Let me say that during our many visits to the obstetrician while pregnant, it was estimated that our baby “B” was approximately 2 weeks behind our baby “A” developmentally. As a matter of fact, while they were both born healthy enough to come home with us at 36 weeks, there was a time when we were worried that baby “B” would need to return to the hospital because she would not let us feed her nearly enough to maintain her weight. While it may seem contradictory that I am about to instruct you to stop worrying, I understand that yes, there are obvious and /or extreme circumstances where it becomes unavoidable.
It’s almost like a cruel, intrusive alarm clock that you cannot turn off when you could otherwise be sleeping; why do we need to instantly detract from our joy by having to concern ourselves with the twin sister or brother that hasn’t started sitting up, crawling, talking or even holding a bottle by themselves? I would venture to say that every doctor handling a parent of twins has answered at least a question or two regarding this phenomenon. After all, they were conceived at the same time, why wouldn’t they develop equally?

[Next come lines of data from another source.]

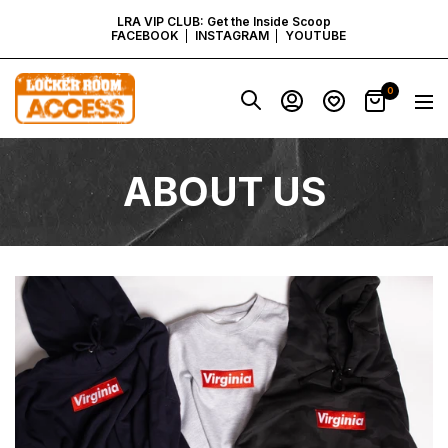
SKIP
LRA VIP CLUB: Get the Inside Scoop
FACEBOOK
INSTAGRAM
YOUTUBE
TO
Locker
0
Navig
Room
CONTENT
Access
-
Virginia
ABOUT US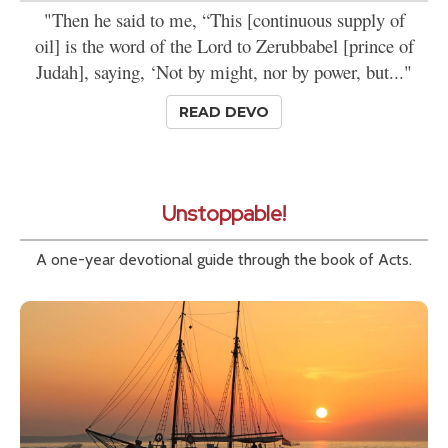
"Then he said to me, “This [continuous supply of
oil] is the word of the Lord to Zerubbabel [prince of
Judah], saying, ‘Not by might, nor by power, but..."
READ DEVO
Unstoppable!
A one-year devotional guide through the book of Acts.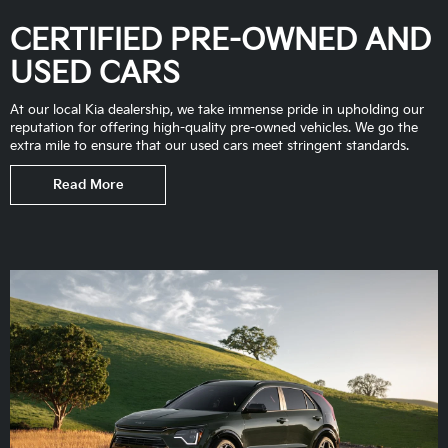
CERTIFIED PRE-OWNED AND
USED CARS
At our local Kia dealership, we take immense pride in upholding our
reputation for offering high-quality pre-owned vehicles. We go the
extra mile to ensure that our used cars meet stringent standards.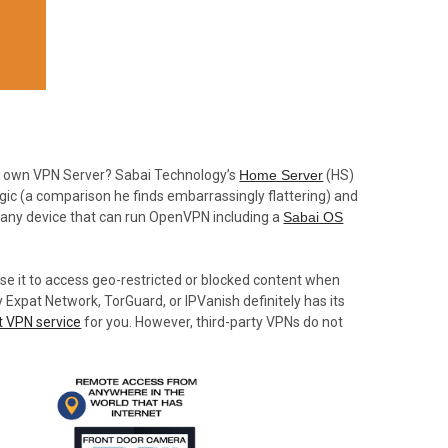
r own VPN Server? Sabai Technology’s
Home Server
(HS)
gic (a comparison he finds embarrassingly flattering) and
 any device that can run OpenVPN including a
Sabai OS
use it to access geo-restricted or blocked content when
 Expat Network, TorGuard, or IPVanish definitely has its
t VPN service
for you. However, third-party VPNs do not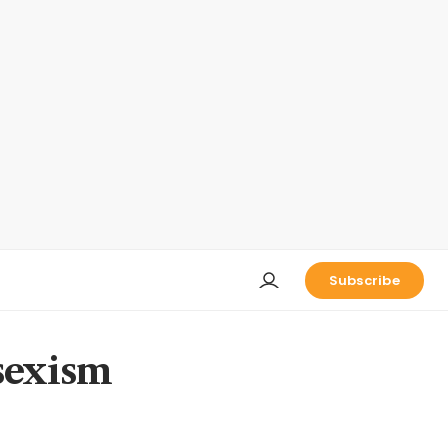
Subscribe
 sexism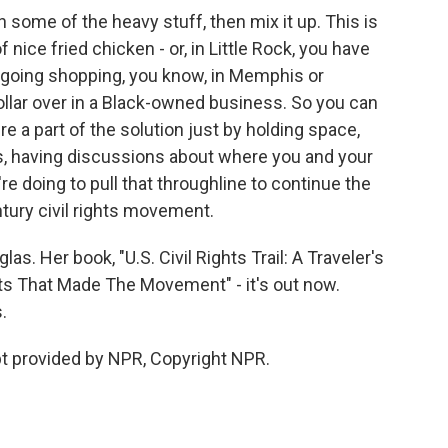
in some of the heavy stuff, then mix it up. This is
nice fried chicken - or, in Little Rock, you have
Or going shopping, you know, in Memphis or
dollar over in a Black-owned business. So you can
re a part of the solution just by holding space,
s, having discussions about where you and your
re doing to pull that throughline to continue the
tury civil rights movement.
s. Her book, "U.S. Civil Rights Trail: A Traveler's
ts That Made The Movement" - it's out now.
.
t provided by NPR, Copyright NPR.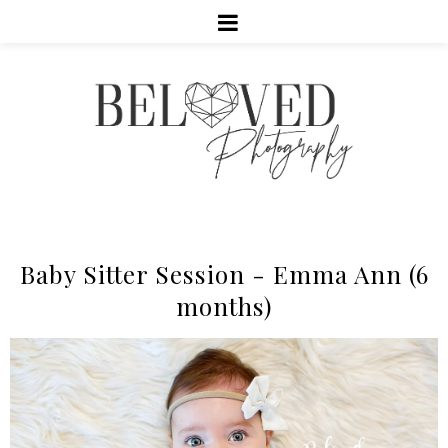
Baby Sitter Session - Emma Ann (6
months)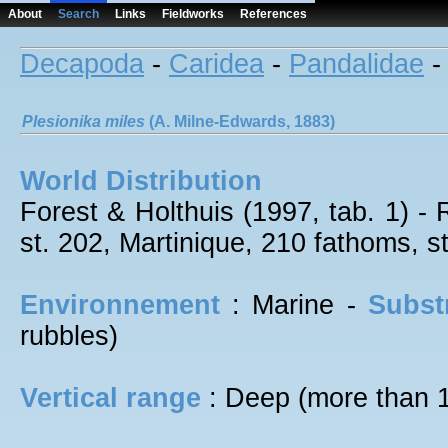
About
Search
Links
Fieldworks
References
Decapoda
-
Caridea
-
Pandalidae
Plesionika
miles
(A. Milne-Edwards, 1883)
World Distribution
Forest & Holthuis (1997, tab. 1) -
st. 202, Martinique, 210 fathoms, s
Environnement
: Marine -
Subst
rubbles)
Vertical range
: Deep (more than 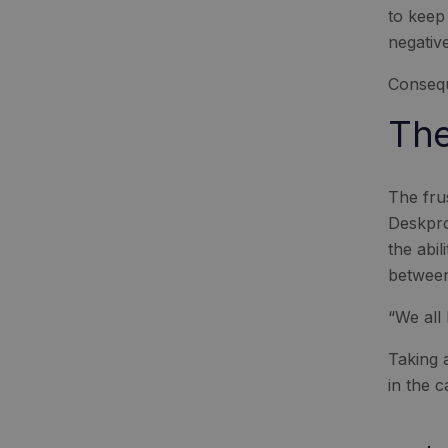
to keep
negative
Consequ
The
The fru
Deskpro
the abi
between
“We all 
Taking a
in the 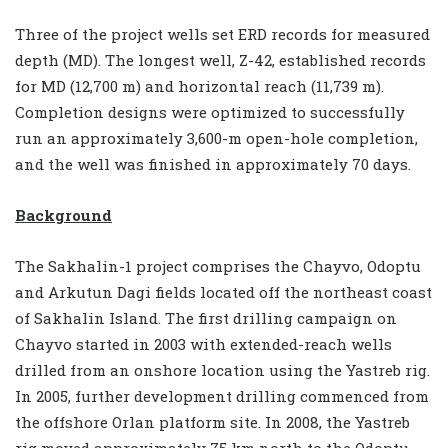
Three of the project wells set ERD records for measured
depth (MD). The longest well, Z-42, established records
for MD (12,700 m) and horizontal reach (11,739 m).
Completion designs were optimized to successfully
run an approximately 3,600-m open-hole completion,
and the well was finished in approximately 70 days.
Background
The Sakhalin-1 project comprises the Chayvo, Odoptu
and Arkutun Dagi fields located off the northeast coast
of Sakhalin Island. The first drilling campaign on
Chayvo started in 2003 with extended-reach wells
drilled from an onshore location using the Yastreb rig.
In 2005, further development drilling commenced from
the offshore Orlan platform site. In 2008, the Yastreb
rig moved approximately 75 km north to the Odoptu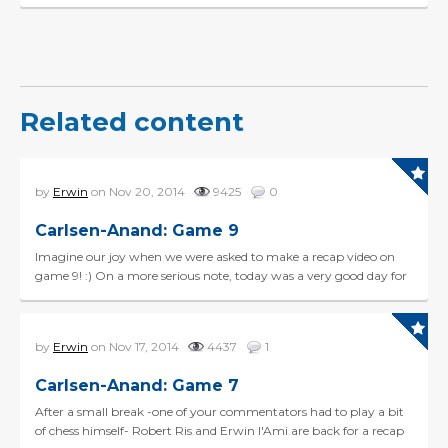
Related content
by
Erwin
on Nov 20, 2014
9425
0
Carlsen-Anand: Game 9
Imagine our joy when we were asked to make a recap video on
game 9! :) On a more serious note, today was a very good day for
Vishy, making an effortless draw in the Berl...
by
Erwin
on Nov 17, 2014
4437
1
Carlsen-Anand: Game 7
After a small break -one of your commentators had to play a bit
of chess himself- Robert Ris and Erwin l'Ami are back for a recap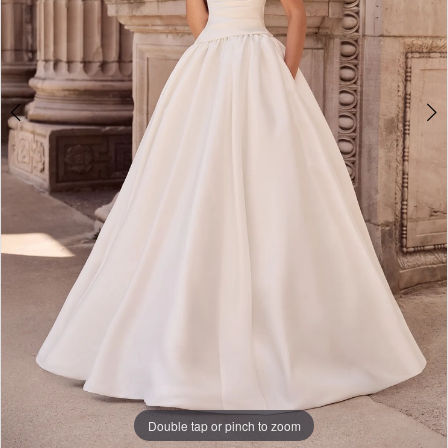
Double tap or pinch to zoom
Double tap or pinch to zoom
Double tap or pinch to zoom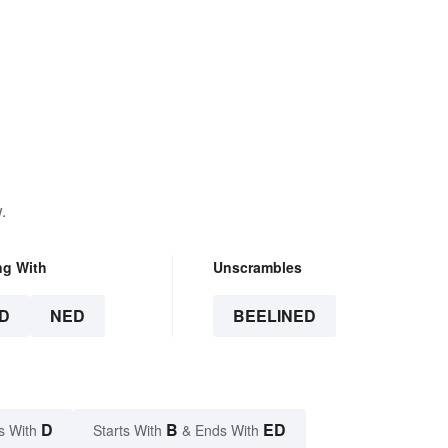
.
ng With
Unscrambles
D
NED
BEELINED
D
B
ED
s With
Starts With
& Ends With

I am here to say one thing to all of you in those early stages: STOP WORRYING. You are the cliché parents; you are asking the same questions as everyone else, and anyway, the answer is that there is no way to tell why these learned abilities are being picked up at different times! They say a mother’s mind is like a computer screen with 20 tabs open at once. Well, if this is keeping you up at night, allow me to close a few of the tabs and assure you that their twin brother/sister will get it shortly, to be brief. It may be two weeks, maybe even a month, but they are both going to be crawling, walking, holding, talking and yes, soon throwing probably in a few weeks at the most. Don’t rob yourself of the joy of discovery when you see a new skill. As it turns out, four years later, when all they do is talk, ask for snacks, hide together, and write their first initial ALL over the walls (sorry, venting here), you are 100% going to long for the old days when they crawled everywhere, and you hadn’t yet gotten rid of all those gates and swinging hairs with the built-in blankets and seatbelts.
I hope that if nothing else, thousands of twin parents read this article, breathe a sigh of relief, and some pediatricians worldwide get to take a coffee break now and then with the extra few minutes. At best, I get to calm hundreds of thousands of parents who are going through the same experiences I did a few years back and stop comparing one to the other when it comes to every little detail. So, ignore the extra work and the inevitable compulsion to compare one child to another. Raising twins is most definitely twice the pleasure if you focus on the parts that matter!